Eco-tourism is an efficient way to minimize the impact of tourism to ecosystems and biodiversity. Jiuzhaigou is a good example to identify the advantage of eco-tourism. Jiuzhaigou, which is known for its lake and waterfalls, became a world heritage site in 1992 as recorded. The statistics from WWF display that every day over 7000 tourists bring about a huge quantity of revenue through tourism in Jiuzhaigou. For the purpose of protecting natural environments and precious animals like the giant pandas in Juizhaigou, a group of officials and experts from WWF organized a meeting in 2003 to discuss the plan of ecotourism (“WWF helps promote ecotourism in China’s Jiuzhaigou World Heritage Site”). The most efficient method they came up with is to limit the number of tourists and road construction in this area. Currently, the measure has been successfully carried out in Juizhaigou without any economic loss.

For the development of tourism in China, the economic benefits and environmental deterioration are just two sides of the same coin. On the one hand, the Chinese government took measures to attract tourists for the purpose of stimulating economic growth. On the other hand, the burgeoning tourism in many places such as Lijiang, Tibet, and Jiuzhaigou worsens natural environment at a large scale. In order to change mass-tourism into eco-tourism, Chinese administration and environmental organizations struggle for realizing sustainable development of tourism. For both tourists and businessmen, it is necessary to improve the awareness of protection of the environment through education. In order to guarantee the implementation of policies, the government should formulate more rules. Furthermore, limiting the number of tourists and construction of roads should be set as rules to decrease pollution. The improved marketing resulting from sustainable development strongly ensures the constant profit made by tourism in China.

Works Cited

Li, Zijun. “China to Become Second Largest Tourism Economy within the Decade.” WorldWatch Institute. Web. 3 Nov. 2010.

Ning, Baoying and Yuanqing, He. “Tourism Development and Water Pollution: Case Study in LiJiang Ancient Town.” China Population Resources And Environment 17.5 (2007): 123-127. ScienceDirect. Web. 1 Nov. 2010.

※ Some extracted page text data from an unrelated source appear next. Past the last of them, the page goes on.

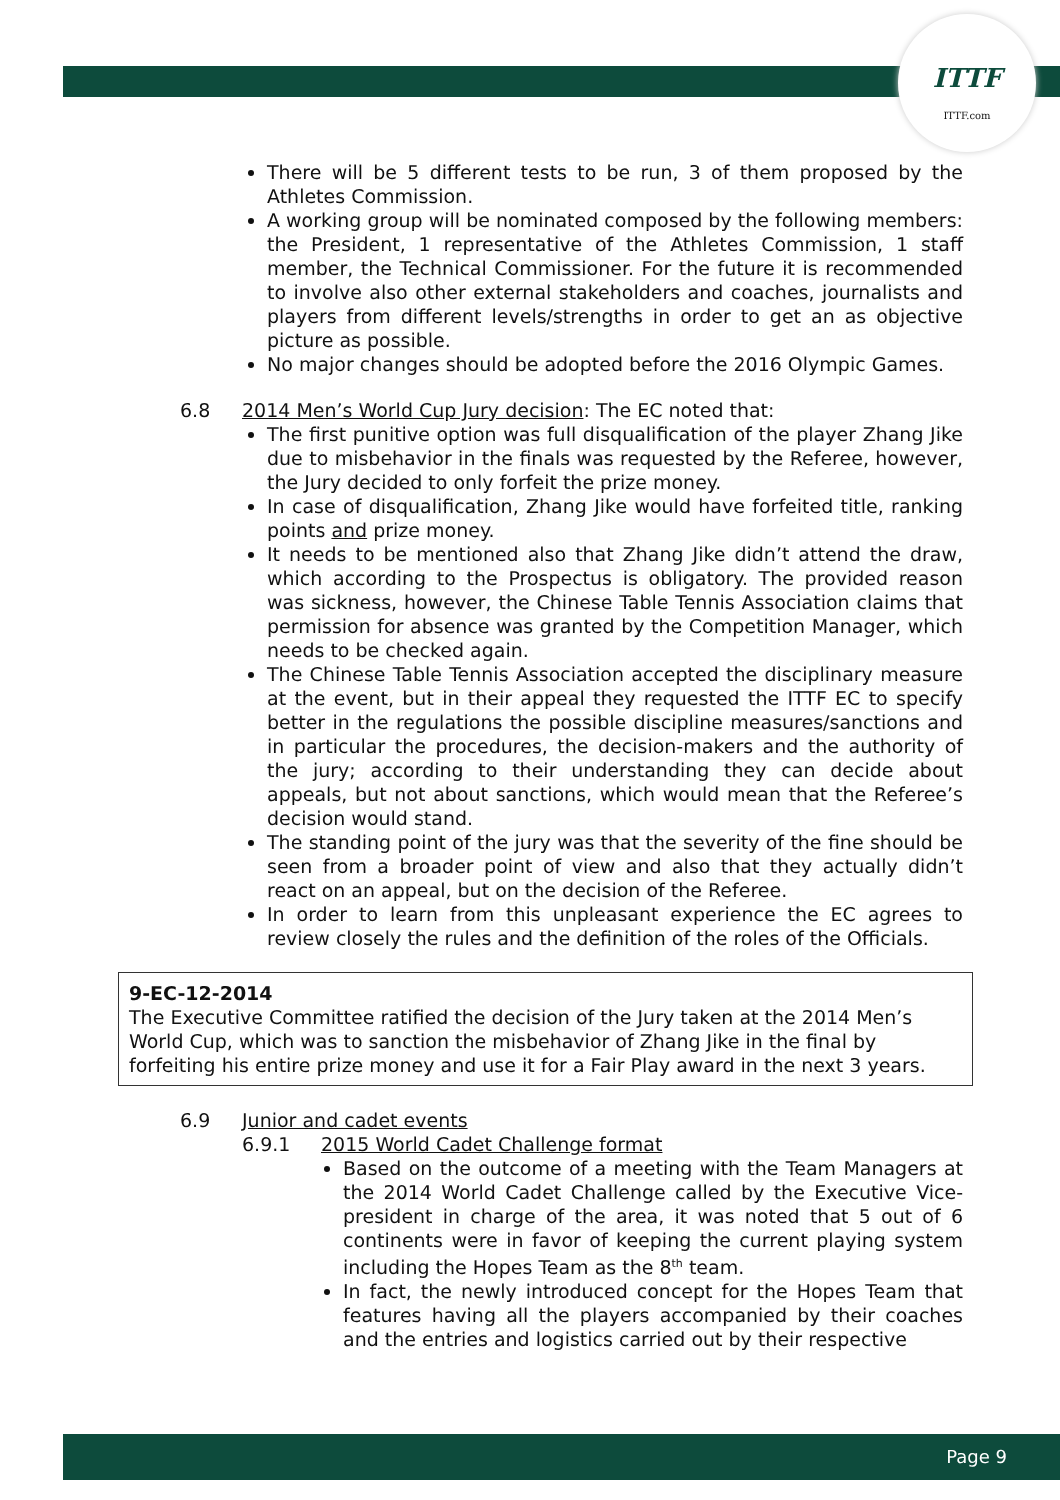ITTF
ITTF.com
There will be 5 different tests to be run, 3 of them proposed by the Athletes Commission.
A working group will be nominated composed by the following members: the President, 1 representative of the Athletes Commission, 1 staff member, the Technical Commissioner. For the future it is recommended to involve also other external stakeholders and coaches, journalists and players from different levels/strengths in order to get an as objective picture as possible.
No major changes should be adopted before the 2016 Olympic Games.
6.8 2014 Men’s World Cup Jury decision: The EC noted that:
The first punitive option was full disqualification of the player Zhang Jike due to misbehavior in the finals was requested by the Referee, however, the Jury decided to only forfeit the prize money.
In case of disqualification, Zhang Jike would have forfeited title, ranking points and prize money.
It needs to be mentioned also that Zhang Jike didn’t attend the draw, which according to the Prospectus is obligatory. The provided reason was sickness, however, the Chinese Table Tennis Association claims that permission for absence was granted by the Competition Manager, which needs to be checked again.
The Chinese Table Tennis Association accepted the disciplinary measure at the event, but in their appeal they requested the ITTF EC to specify better in the regulations the possible discipline measures/sanctions and in particular the procedures, the decision-makers and the authority of the jury; according to their understanding they can decide about appeals, but not about sanctions, which would mean that the Referee’s decision would stand.
The standing point of the jury was that the severity of the fine should be seen from a broader point of view and also that they actually didn’t react on an appeal, but on the decision of the Referee.
In order to learn from this unpleasant experience the EC agrees to review closely the rules and the definition of the roles of the Officials.
9-EC-12-2014
The Executive Committee ratified the decision of the Jury taken at the 2014 Men’s World Cup, which was to sanction the misbehavior of Zhang Jike in the final by forfeiting his entire prize money and use it for a Fair Play award in the next 3 years.
6.9 Junior and cadet events
6.9.1 2015 World Cadet Challenge format
Based on the outcome of a meeting with the Team Managers at the 2014 World Cadet Challenge called by the Executive Vice-president in charge of the area, it was noted that 5 out of 6 continents were in favor of keeping the current playing system including the Hopes Team as the 8<sup>th</sup> team.
In fact, the newly introduced concept for the Hopes Team that features having all the players accompanied by their coaches and the entries and logistics carried out by their respective
Page 9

“The Economic Impact of Tourism.” World Tourism Barometer 4.2 (2006):2. United Nations ESCAP. Web. 3 Nov. 2010.

“The Effect of Tourism on Tibet.” Free Tibet. Free Tibet Campaign. 2008. Web. 1 Nov. 2010.

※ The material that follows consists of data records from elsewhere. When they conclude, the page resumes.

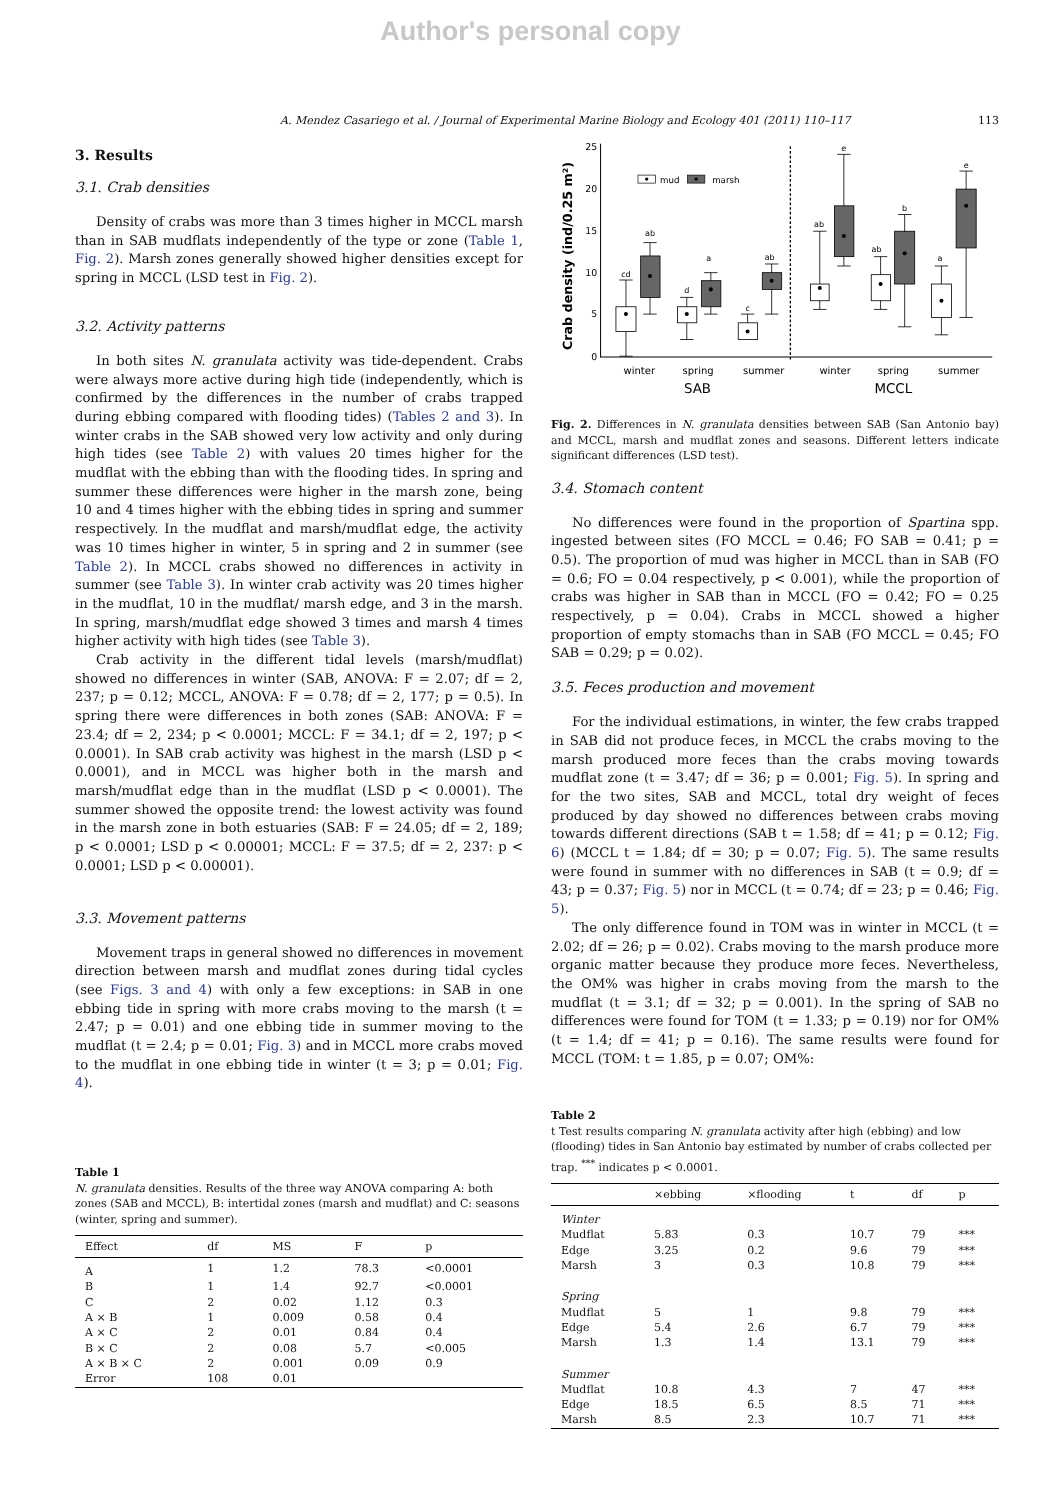Author's personal copy
A. Mendez Casariego et al. / Journal of Experimental Marine Biology and Ecology 401 (2011) 110–117 113
3. Results
3.1. Crab densities
Density of crabs was more than 3 times higher in MCCL marsh than in SAB mudflats independently of the type or zone (Table 1, Fig. 2). Marsh zones generally showed higher densities except for spring in MCCL (LSD test in Fig. 2).
3.2. Activity patterns
In both sites N. granulata activity was tide-dependent. Crabs were always more active during high tide (independently, which is confirmed by the differences in the number of crabs trapped during ebbing compared with flooding tides) (Tables 2 and 3). In winter crabs in the SAB showed very low activity and only during high tides (see Table 2) with values 20 times higher for the mudflat with the ebbing than with the flooding tides. In spring and summer these differences were higher in the marsh zone, being 10 and 4 times higher with the ebbing tides in spring and summer respectively. In the mudflat and marsh/mudflat edge, the activity was 10 times higher in winter, 5 in spring and 2 in summer (see Table 2). In MCCL crabs showed no differences in activity in summer (see Table 3). In winter crab activity was 20 times higher in the mudflat, 10 in the mudflat/ marsh edge, and 3 in the marsh. In spring, marsh/mudflat edge showed 3 times and marsh 4 times higher activity with high tides (see Table 3).
Crab activity in the different tidal levels (marsh/mudflat) showed no differences in winter (SAB, ANOVA: F = 2.07; df = 2, 237; p = 0.12; MCCL, ANOVA: F = 0.78; df = 2, 177; p = 0.5). In spring there were differences in both zones (SAB: ANOVA: F = 23.4; df = 2, 234; p < 0.0001; MCCL: F = 34.1; df = 2, 197; p < 0.0001). In SAB crab activity was highest in the marsh (LSD p < 0.0001), and in MCCL was higher both in the marsh and marsh/mudflat edge than in the mudflat (LSD p < 0.0001). The summer showed the opposite trend: the lowest activity was found in the marsh zone in both estuaries (SAB: F = 24.05; df = 2, 189; p < 0.0001; LSD p < 0.00001; MCCL: F = 37.5; df = 2, 237: p < 0.0001; LSD p < 0.00001).
3.3. Movement patterns
Movement traps in general showed no differences in movement direction between marsh and mudflat zones during tidal cycles (see Figs. 3 and 4) with only a few exceptions: in SAB in one ebbing tide in spring with more crabs moving to the marsh (t = 2.47; p = 0.01) and one ebbing tide in summer moving to the mudflat (t = 2.4; p = 0.01; Fig. 3) and in MCCL more crabs moved to the mudflat in one ebbing tide in winter (t = 3; p = 0.01; Fig. 4).
Table 1
N. granulata densities. Results of the three way ANOVA comparing A: both zones (SAB and MCCL), B: intertidal zones (marsh and mudflat) and C: seasons (winter, spring and summer).
| Effect | df | MS | F | p |
| --- | --- | --- | --- | --- |
| A | 1 | 1.2 | 78.3 | <0.0001 |
| B | 1 | 1.4 | 92.7 | <0.0001 |
| C | 2 | 0.02 | 1.12 | 0.3 |
| A × B | 1 | 0.009 | 0.58 | 0.4 |
| A × C | 2 | 0.01 | 0.84 | 0.4 |
| B × C | 2 | 0.08 | 5.7 | <0.005 |
| A × B × C | 2 | 0.001 | 0.09 | 0.9 |
| Error | 108 | 0.01 | | |
Crab density (ind/0.25 m²)
25
20
15
10
5
0
mud
marsh
cd
ab
d
a
c
ab
ab
e
ab
b
a
e
winter
spring
summer
winter
spring
summer
SAB
MCCL
Fig. 2. Differences in N. granulata densities between SAB (San Antonio bay) and MCCL, marsh and mudflat zones and seasons. Different letters indicate significant differences (LSD test).
3.4. Stomach content
No differences were found in the proportion of Spartina spp. ingested between sites (FO MCCL = 0.46; FO SAB = 0.41; p = 0.5). The proportion of mud was higher in MCCL than in SAB (FO = 0.6; FO = 0.04 respectively, p < 0.001), while the proportion of crabs was higher in SAB than in MCCL (FO = 0.42; FO = 0.25 respectively, p = 0.04). Crabs in MCCL showed a higher proportion of empty stomachs than in SAB (FO MCCL = 0.45; FO SAB = 0.29; p = 0.02).
3.5. Feces production and movement
For the individual estimations, in winter, the few crabs trapped in SAB did not produce feces, in MCCL the crabs moving to the marsh produced more feces than the crabs moving towards mudflat zone (t = 3.47; df = 36; p = 0.001; Fig. 5). In spring and for the two sites, SAB and MCCL, total dry weight of feces produced by day showed no differences between crabs moving towards different directions (SAB t = 1.58; df = 41; p = 0.12; Fig. 6) (MCCL t = 1.84; df = 30; p = 0.07; Fig. 5). The same results were found in summer with no differences in SAB (t = 0.9; df = 43; p = 0.37; Fig. 5) nor in MCCL (t = 0.74; df = 23; p = 0.46; Fig. 5).
The only difference found in TOM was in winter in MCCL (t = 2.02; df = 26; p = 0.02). Crabs moving to the marsh produce more organic matter because they produce more feces. Nevertheless, the OM% was higher in crabs moving from the marsh to the mudflat (t = 3.1; df = 32; p = 0.001). In the spring of SAB no differences were found for TOM (t = 1.33; p = 0.19) nor for OM% (t = 1.4; df = 41; p = 0.16). The same results were found for MCCL (TOM: t = 1.85, p = 0.07; OM%:
Table 2
t Test results comparing N. granulata activity after high (ebbing) and low (flooding) tides in San Antonio bay estimated by number of crabs collected per trap. <sup>***</sup> indicates p < 0.0001.
| | ×ebbing | ×flooding | t | df | p |
| --- | --- | --- | --- | --- | --- |
| Winter | | | | | |
| Mudflat | 5.83 | 0.3 | 10.7 | 79 | *** |
| Edge | 3.25 | 0.2 | 9.6 | 79 | *** |
| Marsh | 3 | 0.3 | 10.8 | 79 | *** |
| Spring | | | | | |
| Mudflat | 5 | 1 | 9.8 | 79 | *** |
| Edge | 5.4 | 2.6 | 6.7 | 79 | *** |
| Marsh | 1.3 | 1.4 | 13.1 | 79 | *** |
| Summer | | | | | |
| Mudflat | 10.8 | 4.3 | 7 | 47 | *** |
| Edge | 18.5 | 6.5 | 8.5 | 71 | *** |
| Marsh | 8.5 | 2.3 | 10.7 | 71 | *** |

“WWF Helps Promote Ecotourism in China’s Jiuzhaigou World Heritage Site.” WWF. Web. 1 Nov. 2010.


Editorial Team’s Note

One of the goals of teaching public argument in first-year composition is to allow students to make inquiries into issues that are important to them and develop their own thoughtful point of view by integrating ideas and information from other sources. Luo’s essay exemplifies this process and writing, not just as an International student, but as a Freshman student in general. After first acknowledging that much of her audience puts a high value on the economic health of China, and thus tourism, Lou outlines the negative effects, using specific places as illustrations. But instead of seeing tourism and the environment in pure opposition, Lou proposes a third option–”eco-tourism.” Tourism and ecology are “two sides of the same coin” and must stay in balance. Historical relics and scenic beauty are obviously valuable to Luo. By thoughtfully engaging her sources, she is able to adapt her argument to an audience who is concerned for the economic well-being of China.